Briser le silence et agir vite

Pour le premier discours d’ouverture dans un amphithéâtre plein à craquer, Roxana Maracineanu s’est chargée d’exposer les faits, en s’appuyant sur des témoignages glaçants donnés anonymement ou non par des jeunes victimes. En utilisant des mots tranchants, la ministre des Sports avoue qu’elle "réalise encore mal ce qu’ont vécu ces enfants, ces jeunes femmes et ces jeunes hommes". L’objectif imminent du sport français : "agir". L’ancienne nageuse alerte l’ensemble de la société plutôt que de pointer du doigt les agresseurs : "Nous sommes tous responsables". La championne du monde 1998 du 200m dos termine finalement par remercier ceux qui ont brisé le silence autour des violences sexuelles : "Merci aux victimes de nous avoir ouvert les yeux et les oreilles, merci aux médias de les avoir aidés."

Nicole Belloubet, ministre de la Justice, a pris le relais en suivant le même fil conducteur que Roxana Maracineanu : "La parole des victimes doit être facilitée par de nouveaux dispositifs". Adrien Taquet, Secrétaire d’Etat chargé de la Protection de l’enfance, se demande quant à lui comment les violences sexuelles peuvent être encore si fréquentes dans une société moderne guidée par de nombreuses lois. Il en a également profité pour afficher un chiffre alarmant : "Plus de 90% des agresseurs sont des proches." Une réalité que confirment ces nombreux abus athlètes-entraîneurs. Pour Denis Masseglia, président du CNOSF, le changement est urgent : "Le mouvement sportif vit une crise majeure. Il faut décrypter sans concession les racines du mal pour ensuite pouvoir mieux les prévenir". Même son de cloche pour Marie-Amélie Le Fur, présidente du CPSF (Comité Paralympique et Sportif Français), qui lance un appel de prévention urgent.

1 enfant sur 5 victime de violences sexuelles en Europe

Bien que cette convention concerne les violences sexuelles dans le monde du sport, des personnalités de tous les métiers répondent présents pour apporter leur expérience professionnelle et personnelle. Au fil de la matinée, des maîtres de conférence, des gynécologues, ou encore des représentants d’association, sont venus sensibiliser sur cette cause encore trop tabou. Pour cela, le premier axe à améliorer est la communication. Le dialogue autour de la sexualité, de ce qui est normal ou pas, doit s’ouvrir entre un parent et son enfant. 

"La honte s’est transformée en fierté"

Données brutes:
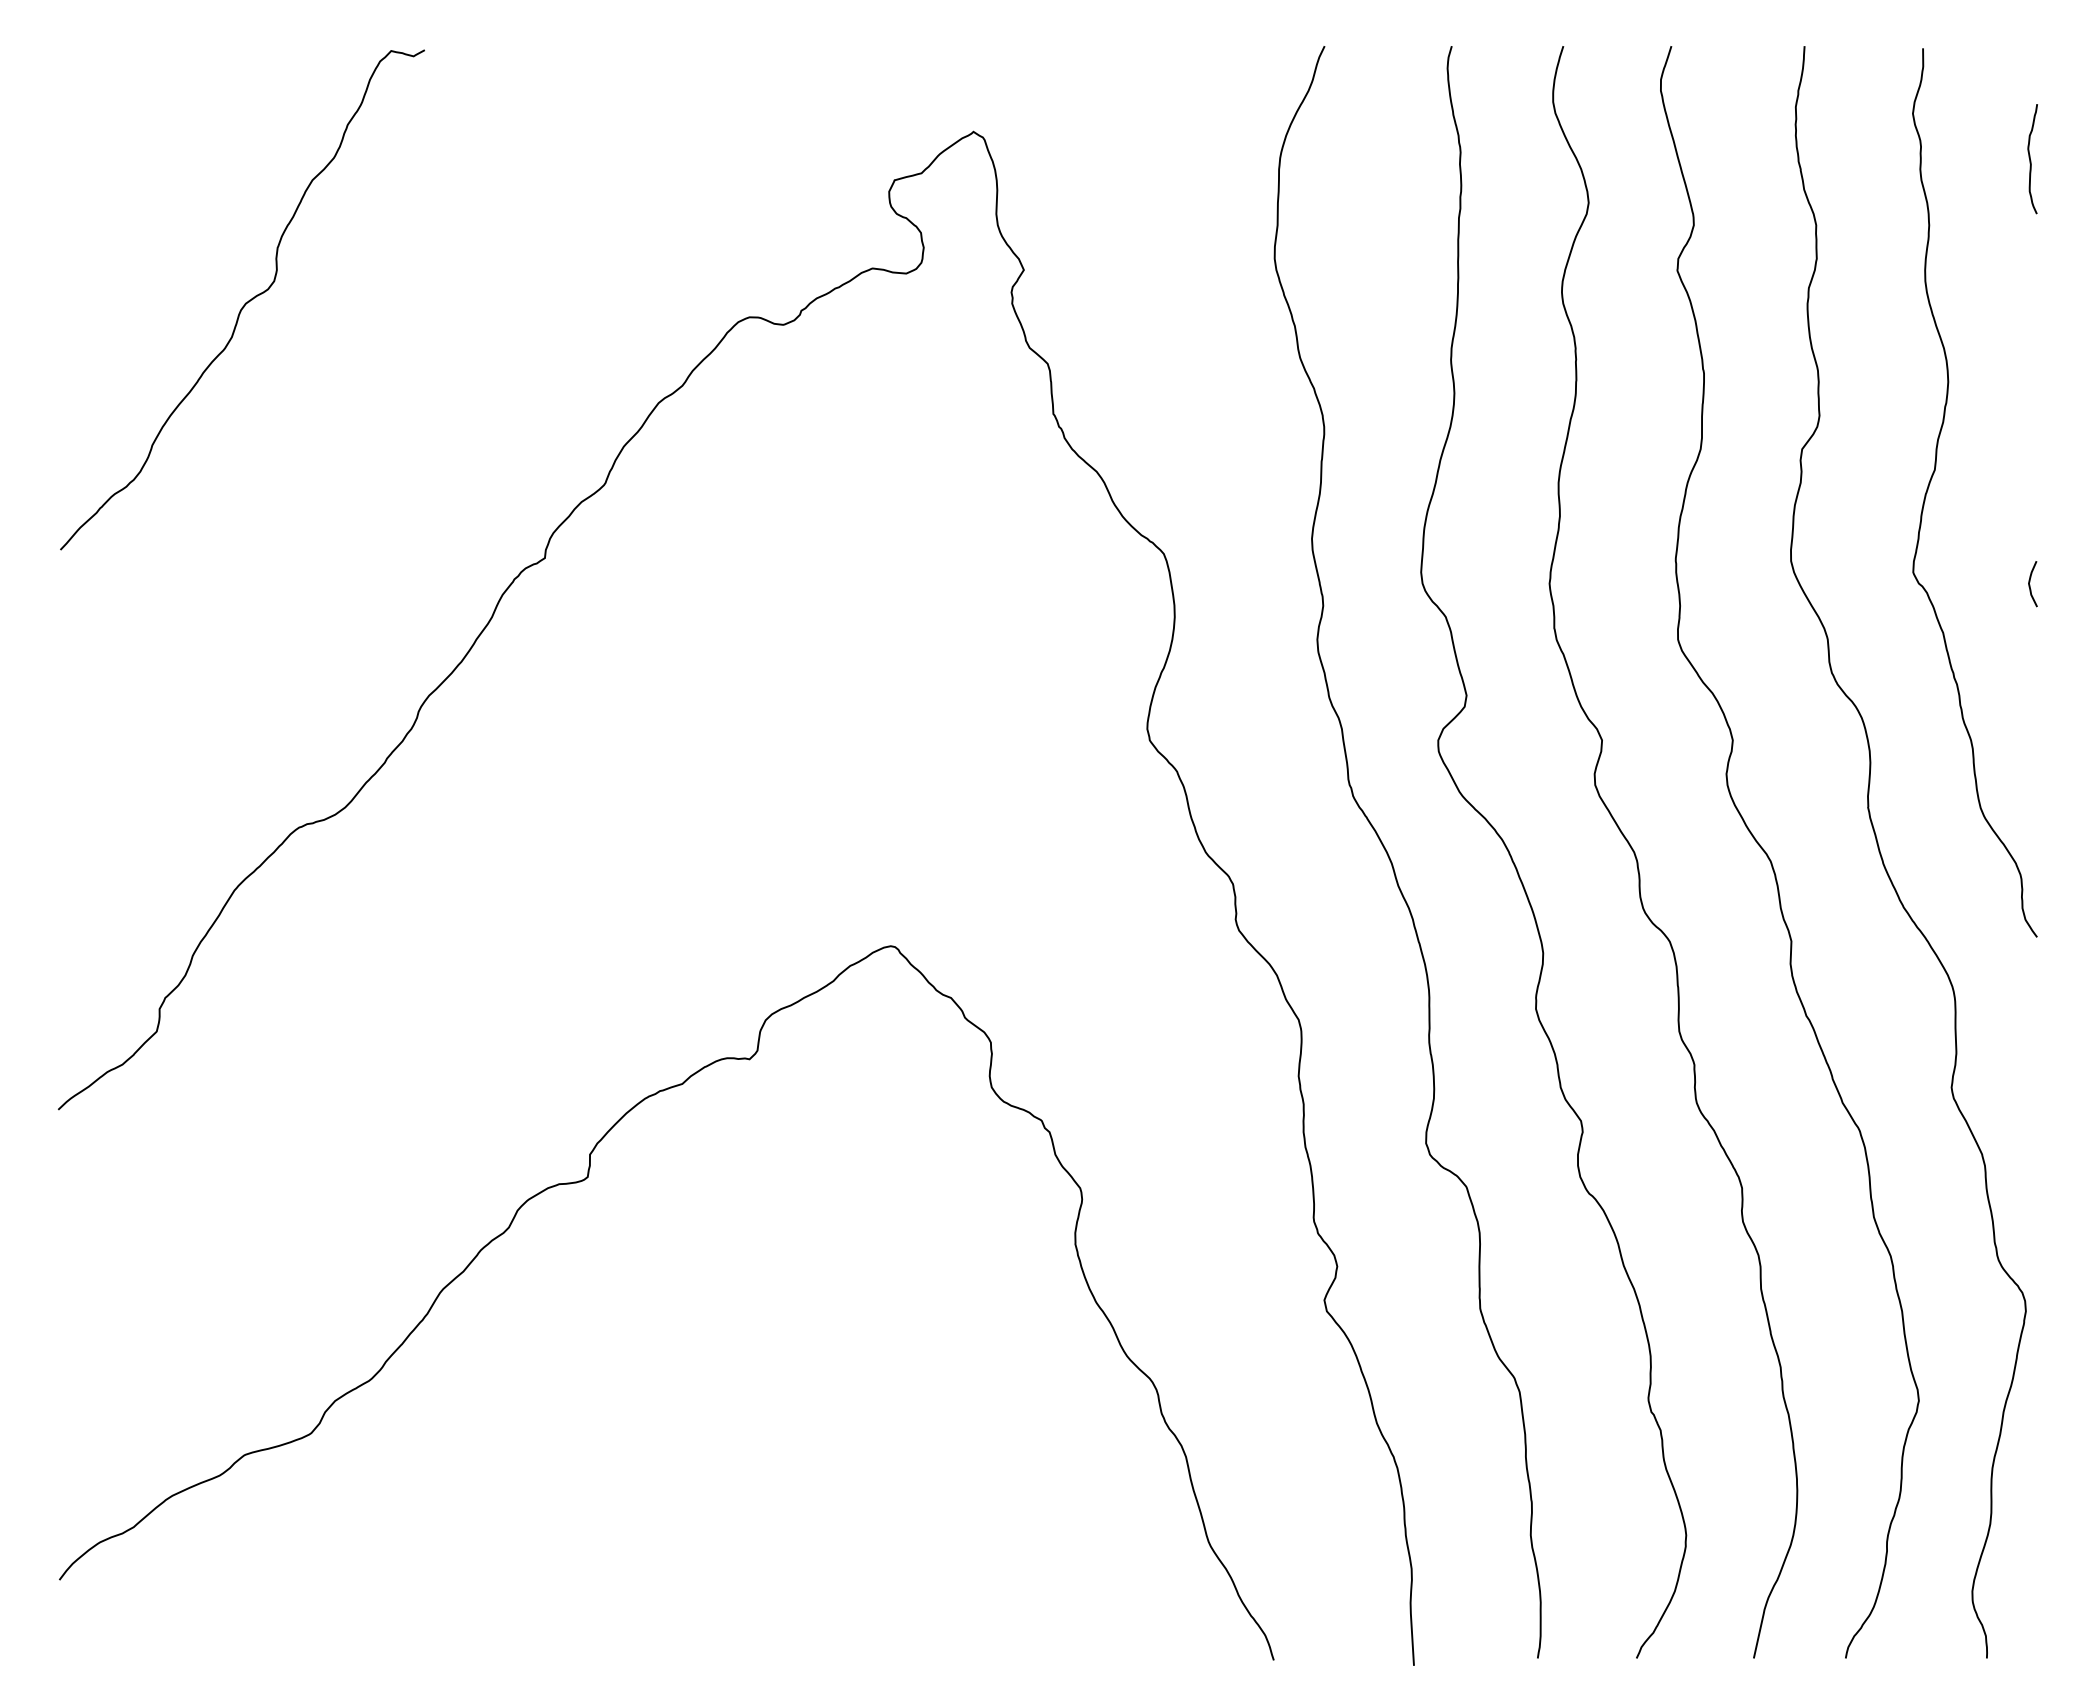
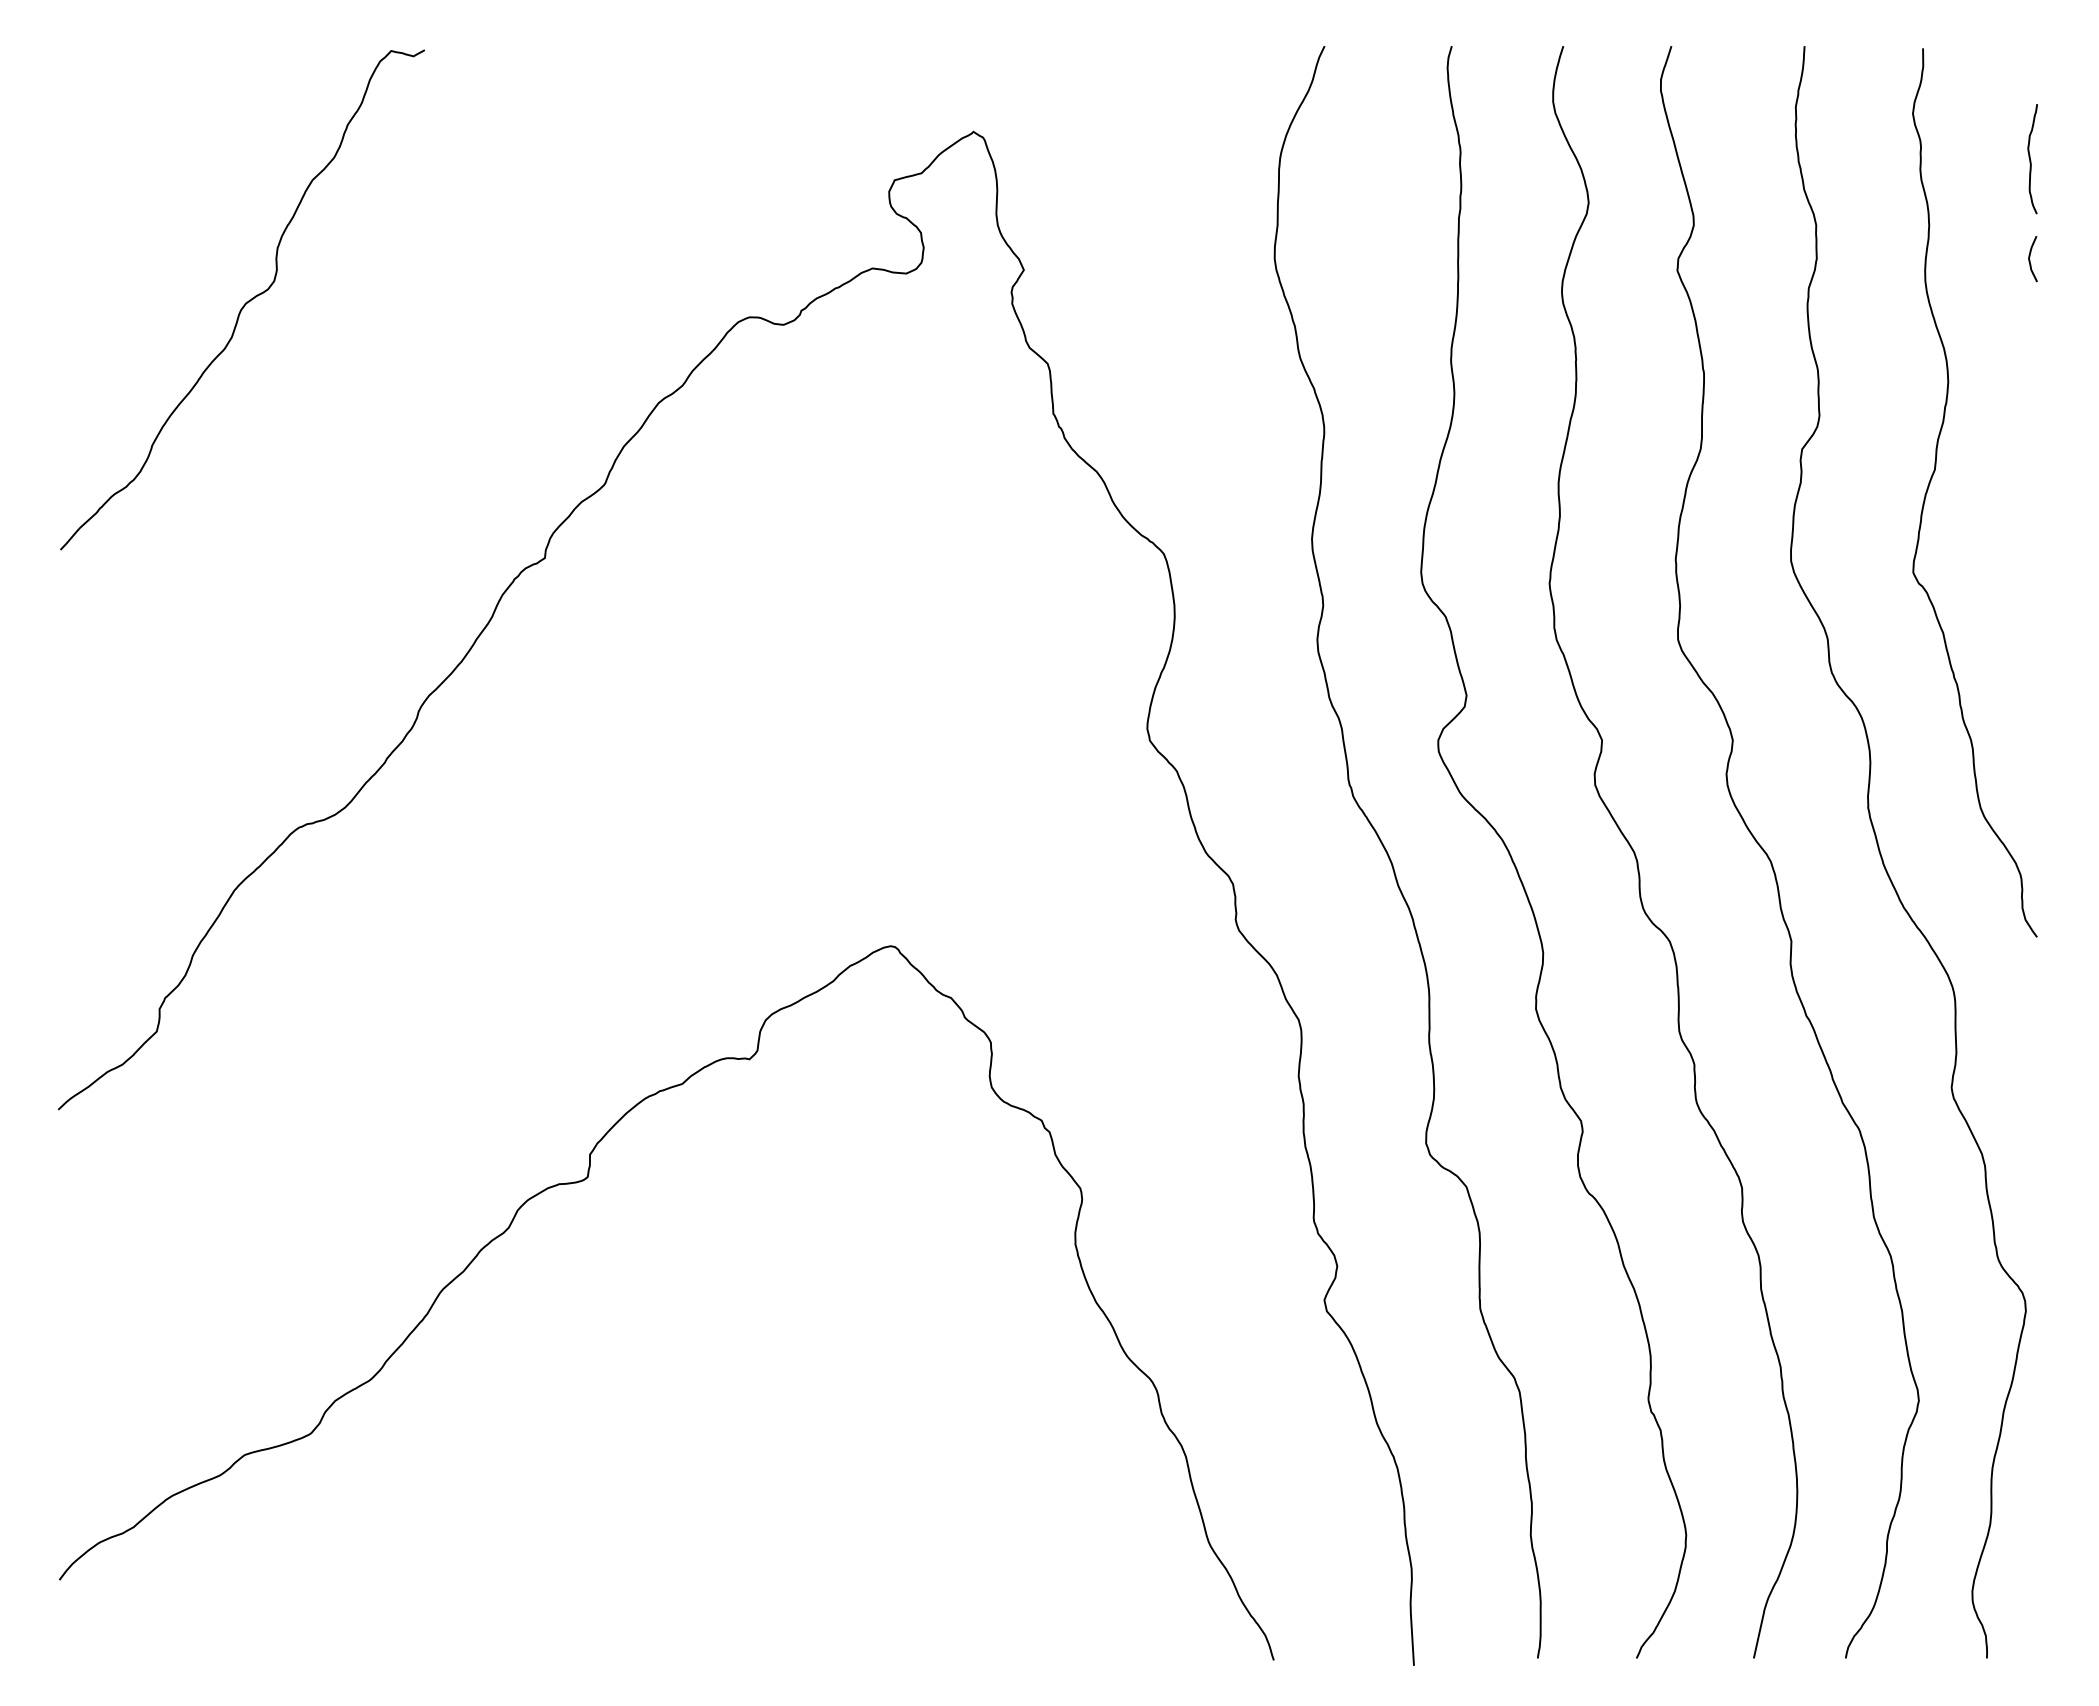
curve at (2030, 584) position: (2030, 584) -> (2030, 259)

Consigne: Quelles personnes l'extrait sur les violences sexuelles dans le sport nomme-t-il, et quelle fonction attribue-t-il à chacune ?

Exercice corrigé:
- Roxana Maracineanu : ministre des Sports
- Nicole Belloubet : ministre de la Justice
- Adrien Taquet : Secrétaire d'État chargé de la Protection de l'enfance
- Denis Masseglia : président du CNOSF
- Marie-Amélie Le Fur : présidente du CPSF (Comité Paralympique et Sportif Français)